Amazon, Drone Groups Object to Anti-Trespassing Proposal with 200-Foot Line in the Sky

A drone takes off for qualifying during the 'Drone Prix Zuerichsee' in Rapperswil, Switzerland, on Oct. 12, 2018. (Gian Ehrenzeller/Keystone via AP)

Drone industry groups are battling a proposal to create uniform drone trespassing standards, arguing that regulation of altitude over private property would “foster endless litigation between landowners and drone operators” and “will not reduce the patchwork of different laws as intended.”


The Uniform Law Commission is scheduled to meet Friday through Sunday in Detroit to consider a draft of a change in tort law related to drones, stating in a preparatory document that “existing law will fail to protect landowners and will fail to clearly define what conduct by drone operators is and is not acceptable.”

“The aerial trespass doctrine was crafted before the advent of unmanned aircraft. The doctrine was created against the backdrop of laws and regulations that have traditionally ensured that most manned aircraft would fly at set distances from people and property. Given its legacy and historical development, the aerial trespass doctrine will likely prove inadequate to address trespass concerns especially as unmanned aircraft grow in popularity,” the document continues.

“Importantly, the backdrop of regulations designed to keep manned aircraft away from people and property does not exist for unmanned aircraft as FAA regulations specifically confine unmanned aircraft to airspace within 400 feet of the ground and structures.”

Raising questions regarding drone-related issues such as voyeurism and nuisance law, the commission document notes that “unlike the per se right of action in trespass to land and the rule for kites, balloons, and projectiles, aerial trespass as presently understood does not afford such an automatic exclusionary right against non-consensual entries” and “in an era of drones, maintaining the existing aerial trespass doctrine will likely result in a substantial increase in litigation” as courts struggle to determine what altitude would constitute a violation of a property owner’s airspace.


The ULC, an influential group of lawyers that has been drafting and promulgating proposed uniform laws since the group’s founding in 1892, is proposing a 200-foot ceiling — if drones fly under this altitude, operators would have to get permission from property owners first.

The drone industry, fearing that the ULC’s model legislation that would be presented to legislatures across the country for consideration could reshape the use of small unmanned aircraft, is arguing that the lawyers are stepping into territory where they don’t belong as the federal government controls airspace regulation.

Last week, 19 drone associations and businesses — including Amazon, Verizon, BNSF, the Association for Unmanned Vehicle Systems International, and the Academy of Model Aeronautics — wrote a letter to ULC president Anita Ramasastry arguing that “the underlying premise that a new, uniform state tort is needed to provide property owners recourse for intrusive drone operations is incorrect.”

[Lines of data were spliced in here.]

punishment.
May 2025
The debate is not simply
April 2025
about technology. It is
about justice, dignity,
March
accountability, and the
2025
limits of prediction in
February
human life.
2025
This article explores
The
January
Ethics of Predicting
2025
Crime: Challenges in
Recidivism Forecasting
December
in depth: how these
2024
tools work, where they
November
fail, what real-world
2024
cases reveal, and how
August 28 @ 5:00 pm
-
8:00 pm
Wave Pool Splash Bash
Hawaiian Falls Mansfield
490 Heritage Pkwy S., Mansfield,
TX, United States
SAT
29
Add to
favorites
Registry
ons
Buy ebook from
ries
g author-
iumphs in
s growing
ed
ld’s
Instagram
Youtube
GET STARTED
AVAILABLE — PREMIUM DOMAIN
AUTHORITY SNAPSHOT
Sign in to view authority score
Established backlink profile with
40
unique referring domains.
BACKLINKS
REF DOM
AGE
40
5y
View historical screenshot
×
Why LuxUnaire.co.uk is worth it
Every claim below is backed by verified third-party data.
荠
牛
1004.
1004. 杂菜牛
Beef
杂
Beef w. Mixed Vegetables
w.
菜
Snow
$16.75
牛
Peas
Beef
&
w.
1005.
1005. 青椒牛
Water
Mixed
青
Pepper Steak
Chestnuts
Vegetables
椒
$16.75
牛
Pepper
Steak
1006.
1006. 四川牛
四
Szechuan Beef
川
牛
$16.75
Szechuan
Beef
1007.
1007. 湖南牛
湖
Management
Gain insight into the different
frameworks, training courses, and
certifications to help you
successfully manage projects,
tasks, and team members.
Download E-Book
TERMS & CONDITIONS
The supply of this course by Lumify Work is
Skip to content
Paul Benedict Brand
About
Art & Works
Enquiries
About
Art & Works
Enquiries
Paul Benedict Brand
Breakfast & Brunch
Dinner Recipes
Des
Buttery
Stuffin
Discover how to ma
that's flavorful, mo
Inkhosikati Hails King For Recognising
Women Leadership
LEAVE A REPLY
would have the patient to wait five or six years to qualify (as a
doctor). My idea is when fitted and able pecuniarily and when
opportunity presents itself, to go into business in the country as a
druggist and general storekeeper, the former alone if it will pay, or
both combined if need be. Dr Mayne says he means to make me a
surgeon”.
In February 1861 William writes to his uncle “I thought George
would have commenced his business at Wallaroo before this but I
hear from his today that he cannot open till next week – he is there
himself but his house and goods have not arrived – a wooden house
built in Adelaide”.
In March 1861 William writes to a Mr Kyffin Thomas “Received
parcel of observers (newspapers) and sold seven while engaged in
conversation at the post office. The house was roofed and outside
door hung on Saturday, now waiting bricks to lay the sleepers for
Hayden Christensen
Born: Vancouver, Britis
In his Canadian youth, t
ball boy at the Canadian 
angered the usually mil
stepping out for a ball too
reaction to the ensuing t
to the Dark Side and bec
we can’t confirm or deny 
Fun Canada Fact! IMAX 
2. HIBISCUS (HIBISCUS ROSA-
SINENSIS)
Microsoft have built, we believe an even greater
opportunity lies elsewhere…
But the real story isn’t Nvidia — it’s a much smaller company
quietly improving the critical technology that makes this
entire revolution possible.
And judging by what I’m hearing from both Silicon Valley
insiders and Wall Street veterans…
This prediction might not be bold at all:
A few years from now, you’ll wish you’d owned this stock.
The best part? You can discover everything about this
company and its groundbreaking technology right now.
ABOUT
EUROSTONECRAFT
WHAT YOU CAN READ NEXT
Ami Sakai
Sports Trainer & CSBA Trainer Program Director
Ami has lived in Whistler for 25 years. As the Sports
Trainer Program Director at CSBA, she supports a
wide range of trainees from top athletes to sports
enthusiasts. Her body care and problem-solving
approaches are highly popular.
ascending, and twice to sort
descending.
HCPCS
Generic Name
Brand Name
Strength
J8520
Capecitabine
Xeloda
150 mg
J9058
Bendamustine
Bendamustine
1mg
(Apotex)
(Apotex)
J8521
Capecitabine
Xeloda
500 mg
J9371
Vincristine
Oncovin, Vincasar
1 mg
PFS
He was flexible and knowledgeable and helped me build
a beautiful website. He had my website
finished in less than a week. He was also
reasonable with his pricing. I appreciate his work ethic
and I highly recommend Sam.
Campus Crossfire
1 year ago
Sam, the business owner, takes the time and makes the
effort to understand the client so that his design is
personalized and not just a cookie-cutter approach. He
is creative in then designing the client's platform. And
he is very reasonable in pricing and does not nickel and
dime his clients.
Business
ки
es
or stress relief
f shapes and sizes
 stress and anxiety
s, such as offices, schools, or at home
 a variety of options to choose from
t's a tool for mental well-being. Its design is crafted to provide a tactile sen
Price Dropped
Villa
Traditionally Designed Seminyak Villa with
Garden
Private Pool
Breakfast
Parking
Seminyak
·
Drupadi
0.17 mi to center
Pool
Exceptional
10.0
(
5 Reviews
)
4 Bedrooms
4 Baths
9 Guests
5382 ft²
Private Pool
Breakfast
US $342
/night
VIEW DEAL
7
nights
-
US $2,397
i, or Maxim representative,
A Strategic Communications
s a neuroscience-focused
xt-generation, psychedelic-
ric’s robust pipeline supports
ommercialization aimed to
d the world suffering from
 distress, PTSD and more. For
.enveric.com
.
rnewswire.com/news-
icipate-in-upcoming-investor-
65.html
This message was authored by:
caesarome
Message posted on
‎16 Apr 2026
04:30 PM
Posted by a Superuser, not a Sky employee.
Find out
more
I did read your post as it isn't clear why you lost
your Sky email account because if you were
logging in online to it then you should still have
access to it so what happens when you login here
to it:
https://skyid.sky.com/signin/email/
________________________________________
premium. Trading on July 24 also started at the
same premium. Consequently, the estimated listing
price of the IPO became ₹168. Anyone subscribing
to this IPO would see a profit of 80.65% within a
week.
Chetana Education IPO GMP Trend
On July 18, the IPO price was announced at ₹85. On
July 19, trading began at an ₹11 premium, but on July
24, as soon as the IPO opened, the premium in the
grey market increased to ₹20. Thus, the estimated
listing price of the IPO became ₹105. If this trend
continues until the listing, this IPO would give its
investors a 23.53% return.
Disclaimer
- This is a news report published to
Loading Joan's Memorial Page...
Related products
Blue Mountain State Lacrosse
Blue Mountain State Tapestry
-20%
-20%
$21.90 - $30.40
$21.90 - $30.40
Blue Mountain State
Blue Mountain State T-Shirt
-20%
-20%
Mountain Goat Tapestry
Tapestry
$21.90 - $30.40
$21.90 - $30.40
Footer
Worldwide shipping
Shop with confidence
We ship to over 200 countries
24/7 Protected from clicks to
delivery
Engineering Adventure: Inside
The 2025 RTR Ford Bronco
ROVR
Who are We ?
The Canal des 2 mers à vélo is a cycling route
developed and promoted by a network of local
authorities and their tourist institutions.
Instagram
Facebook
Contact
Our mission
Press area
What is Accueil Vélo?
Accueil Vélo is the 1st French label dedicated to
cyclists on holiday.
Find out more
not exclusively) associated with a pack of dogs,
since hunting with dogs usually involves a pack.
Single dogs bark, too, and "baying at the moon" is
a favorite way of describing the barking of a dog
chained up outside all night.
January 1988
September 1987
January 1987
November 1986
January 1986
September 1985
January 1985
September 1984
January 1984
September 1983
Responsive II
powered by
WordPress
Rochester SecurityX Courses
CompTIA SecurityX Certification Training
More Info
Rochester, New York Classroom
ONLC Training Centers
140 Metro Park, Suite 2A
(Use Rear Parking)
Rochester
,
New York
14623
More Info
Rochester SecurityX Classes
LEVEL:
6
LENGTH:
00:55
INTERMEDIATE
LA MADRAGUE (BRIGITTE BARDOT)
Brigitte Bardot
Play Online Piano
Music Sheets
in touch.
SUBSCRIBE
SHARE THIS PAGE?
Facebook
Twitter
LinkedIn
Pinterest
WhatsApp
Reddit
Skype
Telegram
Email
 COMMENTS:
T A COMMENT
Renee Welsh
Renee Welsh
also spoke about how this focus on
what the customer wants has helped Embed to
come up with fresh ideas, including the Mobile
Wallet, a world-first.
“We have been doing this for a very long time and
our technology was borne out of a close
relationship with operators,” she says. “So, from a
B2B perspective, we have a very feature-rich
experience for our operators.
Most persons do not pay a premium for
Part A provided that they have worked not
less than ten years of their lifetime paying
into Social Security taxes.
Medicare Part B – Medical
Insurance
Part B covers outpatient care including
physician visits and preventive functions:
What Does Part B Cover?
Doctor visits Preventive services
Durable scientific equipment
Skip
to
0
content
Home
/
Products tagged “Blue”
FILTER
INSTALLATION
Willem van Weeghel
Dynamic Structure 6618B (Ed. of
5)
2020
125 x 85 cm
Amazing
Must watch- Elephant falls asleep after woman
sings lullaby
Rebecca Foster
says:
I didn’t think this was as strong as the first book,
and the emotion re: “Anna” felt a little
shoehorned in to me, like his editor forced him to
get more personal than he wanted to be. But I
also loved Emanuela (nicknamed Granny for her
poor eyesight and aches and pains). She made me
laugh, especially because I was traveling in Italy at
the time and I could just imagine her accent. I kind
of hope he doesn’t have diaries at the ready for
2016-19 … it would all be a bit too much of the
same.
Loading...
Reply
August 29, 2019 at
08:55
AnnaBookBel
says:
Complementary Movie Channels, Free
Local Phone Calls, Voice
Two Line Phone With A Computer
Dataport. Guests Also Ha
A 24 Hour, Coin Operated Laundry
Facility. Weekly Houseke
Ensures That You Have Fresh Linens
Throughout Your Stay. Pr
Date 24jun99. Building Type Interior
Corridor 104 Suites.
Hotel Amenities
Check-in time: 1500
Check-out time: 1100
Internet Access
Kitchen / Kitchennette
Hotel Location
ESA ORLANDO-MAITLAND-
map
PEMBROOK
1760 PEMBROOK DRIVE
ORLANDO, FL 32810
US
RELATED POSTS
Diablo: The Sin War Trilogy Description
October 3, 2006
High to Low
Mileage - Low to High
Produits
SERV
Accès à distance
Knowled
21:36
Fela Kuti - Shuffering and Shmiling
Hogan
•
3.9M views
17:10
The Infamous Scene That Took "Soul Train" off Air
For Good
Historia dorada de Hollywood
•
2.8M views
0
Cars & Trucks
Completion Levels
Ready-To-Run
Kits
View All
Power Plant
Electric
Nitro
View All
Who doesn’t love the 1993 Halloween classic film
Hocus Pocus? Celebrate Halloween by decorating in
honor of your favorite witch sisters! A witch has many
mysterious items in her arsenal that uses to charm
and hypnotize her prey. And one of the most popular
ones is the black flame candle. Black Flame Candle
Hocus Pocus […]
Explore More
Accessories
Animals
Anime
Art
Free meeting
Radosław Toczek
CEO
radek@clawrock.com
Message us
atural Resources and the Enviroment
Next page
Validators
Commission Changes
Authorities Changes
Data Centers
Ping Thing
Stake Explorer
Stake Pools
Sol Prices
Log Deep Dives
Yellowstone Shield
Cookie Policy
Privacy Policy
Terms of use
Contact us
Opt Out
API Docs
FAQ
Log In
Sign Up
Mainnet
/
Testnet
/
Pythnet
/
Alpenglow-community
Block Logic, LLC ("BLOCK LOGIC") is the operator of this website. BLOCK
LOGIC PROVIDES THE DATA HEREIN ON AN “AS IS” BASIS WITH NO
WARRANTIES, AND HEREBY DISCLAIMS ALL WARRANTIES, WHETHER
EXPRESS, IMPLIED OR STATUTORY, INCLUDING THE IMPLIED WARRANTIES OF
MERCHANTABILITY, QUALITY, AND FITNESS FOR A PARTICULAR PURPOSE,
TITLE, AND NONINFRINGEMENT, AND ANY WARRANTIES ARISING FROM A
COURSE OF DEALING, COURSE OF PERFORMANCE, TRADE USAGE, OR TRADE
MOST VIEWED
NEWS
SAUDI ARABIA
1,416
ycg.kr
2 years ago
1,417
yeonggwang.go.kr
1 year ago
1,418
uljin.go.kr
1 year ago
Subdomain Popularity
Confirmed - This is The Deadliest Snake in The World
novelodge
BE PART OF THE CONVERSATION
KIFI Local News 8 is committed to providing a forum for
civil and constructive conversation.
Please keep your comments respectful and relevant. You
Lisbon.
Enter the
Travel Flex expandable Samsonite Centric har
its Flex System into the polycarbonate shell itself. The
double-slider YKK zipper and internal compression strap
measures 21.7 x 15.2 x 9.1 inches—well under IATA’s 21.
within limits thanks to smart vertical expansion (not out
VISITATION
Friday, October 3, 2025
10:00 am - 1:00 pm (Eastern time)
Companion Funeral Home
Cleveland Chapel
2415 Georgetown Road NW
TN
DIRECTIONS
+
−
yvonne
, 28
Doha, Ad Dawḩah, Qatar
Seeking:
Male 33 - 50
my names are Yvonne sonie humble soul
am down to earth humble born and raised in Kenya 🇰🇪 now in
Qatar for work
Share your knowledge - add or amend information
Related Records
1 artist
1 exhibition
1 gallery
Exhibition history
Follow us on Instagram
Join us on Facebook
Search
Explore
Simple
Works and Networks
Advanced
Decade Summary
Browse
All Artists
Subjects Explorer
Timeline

“Second, if the ULC nevertheless desires to adopt an aerial trespass tort for drones despite the flawed premise, the proposed tort should not create a ‘per se violation.’ Third, although the Act correctly recognizes the potential for federal preemption, certain changes are necessary to properly apply preemption principles,” the letter states. “Fourth, Section 302 of the Act should not place the burden of proof on drone operators defending against suits alleging the tortious acquisition of images. Finally, if the ULC determines that state legislation on drones is necessary, the legislation should make clear that localities cannot regulate the ownership or operation of drones unless such regulation (i) is expressly authorized by state statute and (ii) is not preempted by federal law.”


The associations contend that flying a drone under 200 feet does “not interfere with the use and enjoyment of land” and said drone operations “have such a minimal impact that it would be difficult or impossible for the landowner to demonstrate injury under traditional tort law.”

As far as a drone snapping photos or shooting video during its flyover, the industry groups acknowledge a “reasonable expectation of privacy” on private property but said the proposal “simply goes too far.”

“It would establish a unique standard for images captured by drones that does not apply to images captured by other aircraft,” they wrote.